Cette proxi­mi­té de la gui­tare, qui génère imman­qua­ble­ment à notre insu on ne sait quelle nos­tal­gie, on la retrouve chez l’excellent jazz­man Bill Fri­sell qui a enre­gis­tré « live » au Vil­lage Van­guard en 2016 une dizaine de thèmes avec le bas­siste Tho­mas Mor­gan.
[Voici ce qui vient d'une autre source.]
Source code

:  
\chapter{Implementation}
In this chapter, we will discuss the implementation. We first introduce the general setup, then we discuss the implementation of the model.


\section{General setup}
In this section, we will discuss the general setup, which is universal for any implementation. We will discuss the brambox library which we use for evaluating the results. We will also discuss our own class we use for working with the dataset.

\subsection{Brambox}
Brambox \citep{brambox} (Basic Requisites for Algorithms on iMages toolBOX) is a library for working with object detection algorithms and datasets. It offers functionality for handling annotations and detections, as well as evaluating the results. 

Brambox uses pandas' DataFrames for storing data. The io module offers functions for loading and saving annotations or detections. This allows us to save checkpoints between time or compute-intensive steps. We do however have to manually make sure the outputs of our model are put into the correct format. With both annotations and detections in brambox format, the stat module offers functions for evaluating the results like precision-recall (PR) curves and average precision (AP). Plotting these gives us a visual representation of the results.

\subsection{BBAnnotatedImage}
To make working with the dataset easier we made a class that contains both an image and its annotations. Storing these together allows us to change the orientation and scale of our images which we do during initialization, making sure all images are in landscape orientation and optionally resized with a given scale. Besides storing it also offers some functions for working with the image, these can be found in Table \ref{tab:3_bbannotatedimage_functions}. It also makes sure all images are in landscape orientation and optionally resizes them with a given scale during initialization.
On retien­dra tout par­ti­cu­liè­re­ment deux thèmes de The­lo­nious Monk, Pan­no­ni­ca et Epi­stro­phy (qui donne son titre à l’album), et l’extraordinaire et tendre Lush Life de Billy Stray­horn, le tout joué avec une grande éco­no­mie de moyens, dans un style presque confi­den­tiel et cepen­dant « avec le grand sou­ci de tout dire » (Paul Éluard).

Lisit­sa, Lelièvre, Fri­sell : trois inter­prètes, trois arti­sans de la musique que l’on aime­rait avoir pour amis.